Task 1
Summarize the passage on euthanasia cases in exactly two sentences.
Task 2
Render this sentence from the passage on euthanasia cases into Spanish: "However, a Select Committee of the House of Lords subsequently recommended against legalising voluntary euthanasia [32]."

Text excerpt
In Britain in 1991, Dr Nigel Cox was found guilty of the attempted murder of a 70-year old terminally ill woman who was suffering immense unrelievable pain. He received a 12-month suspended sentence and the General Medical Council imposed no penalty [12(c)]. The case was said by the editor of the British Medical Journal to have given the euthanasia debate "an almighty shove". In 1993 the House of Lords authorised the removal of life support from Anthony Bland, a young man who had been in a persistent vegetative state since 1989, for the purpose of allowing him to die [12(d)(e)(f)]. However, a Select Committee of the House of Lords subsequently recommended against legalising voluntary euthanasia [32].

In Canada, Sue Rodriguez, suffering from a disease that progressively paralysed her, sought a declaration to allow a doctor to end her life at a time of her choosing on the grounds that she would then be unable to do so herself. Although she lost her case in 1993 by 5-4 in the Supreme Court of Canada, she died in the following year with the help of an unidentified doctor ([12](g), [1]-Part 2).

Listed records
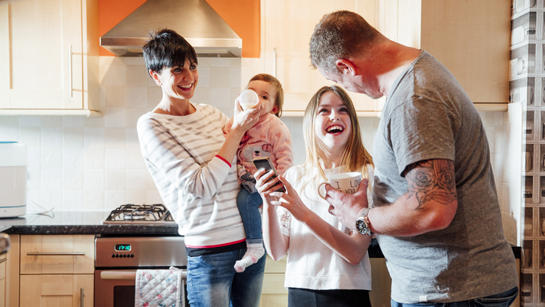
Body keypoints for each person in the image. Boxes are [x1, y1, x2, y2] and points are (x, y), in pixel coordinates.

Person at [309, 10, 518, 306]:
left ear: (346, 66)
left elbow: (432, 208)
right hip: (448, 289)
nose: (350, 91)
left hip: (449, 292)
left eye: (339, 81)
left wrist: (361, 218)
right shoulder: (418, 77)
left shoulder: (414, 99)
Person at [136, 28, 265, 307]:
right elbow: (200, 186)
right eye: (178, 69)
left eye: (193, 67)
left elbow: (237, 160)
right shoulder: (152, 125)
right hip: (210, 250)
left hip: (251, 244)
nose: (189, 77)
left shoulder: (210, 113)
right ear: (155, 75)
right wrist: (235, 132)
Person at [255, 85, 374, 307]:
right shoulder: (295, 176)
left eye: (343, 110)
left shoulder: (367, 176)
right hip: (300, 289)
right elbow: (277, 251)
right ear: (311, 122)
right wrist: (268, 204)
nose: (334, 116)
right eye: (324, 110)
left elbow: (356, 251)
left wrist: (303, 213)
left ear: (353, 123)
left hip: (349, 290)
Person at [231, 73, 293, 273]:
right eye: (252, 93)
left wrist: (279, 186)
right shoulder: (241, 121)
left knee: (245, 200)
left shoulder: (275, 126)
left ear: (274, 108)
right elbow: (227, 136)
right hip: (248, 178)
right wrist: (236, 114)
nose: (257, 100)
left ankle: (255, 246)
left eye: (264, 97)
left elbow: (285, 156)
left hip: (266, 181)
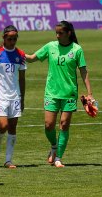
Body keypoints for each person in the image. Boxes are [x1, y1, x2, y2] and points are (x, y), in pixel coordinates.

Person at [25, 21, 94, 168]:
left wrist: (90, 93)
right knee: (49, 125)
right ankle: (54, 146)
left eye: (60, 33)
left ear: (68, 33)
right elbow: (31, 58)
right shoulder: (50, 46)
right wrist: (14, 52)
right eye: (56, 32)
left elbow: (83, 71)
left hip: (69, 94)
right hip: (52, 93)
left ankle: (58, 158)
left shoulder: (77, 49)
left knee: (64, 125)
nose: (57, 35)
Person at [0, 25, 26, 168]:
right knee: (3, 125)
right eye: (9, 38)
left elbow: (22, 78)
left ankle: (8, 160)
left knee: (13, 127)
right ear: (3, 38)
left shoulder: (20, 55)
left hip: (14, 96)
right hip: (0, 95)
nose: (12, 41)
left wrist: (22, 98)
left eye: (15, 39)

Written reply 1
In Britain, Dr Nigel Cox was convicted in 1991 of the attempted murder of a terminally ill woman in unrelievable pain and received a suspended sentence. In 1993 the House of Lords authorized removing life support from Anthony Bland, though a Select Committee later recommended against legalizing voluntary euthanasia, while in Canada Sue Rodriguez lost her 1993 Supreme Court case seeking a doctor's help to end her life but died the following year with the help of an unidentified doctor.

Written reply 2
Sin embargo, un Comité Selecto de la Cámara de los Lores recomendó posteriormente no legalizar la eutanasia voluntaria [32].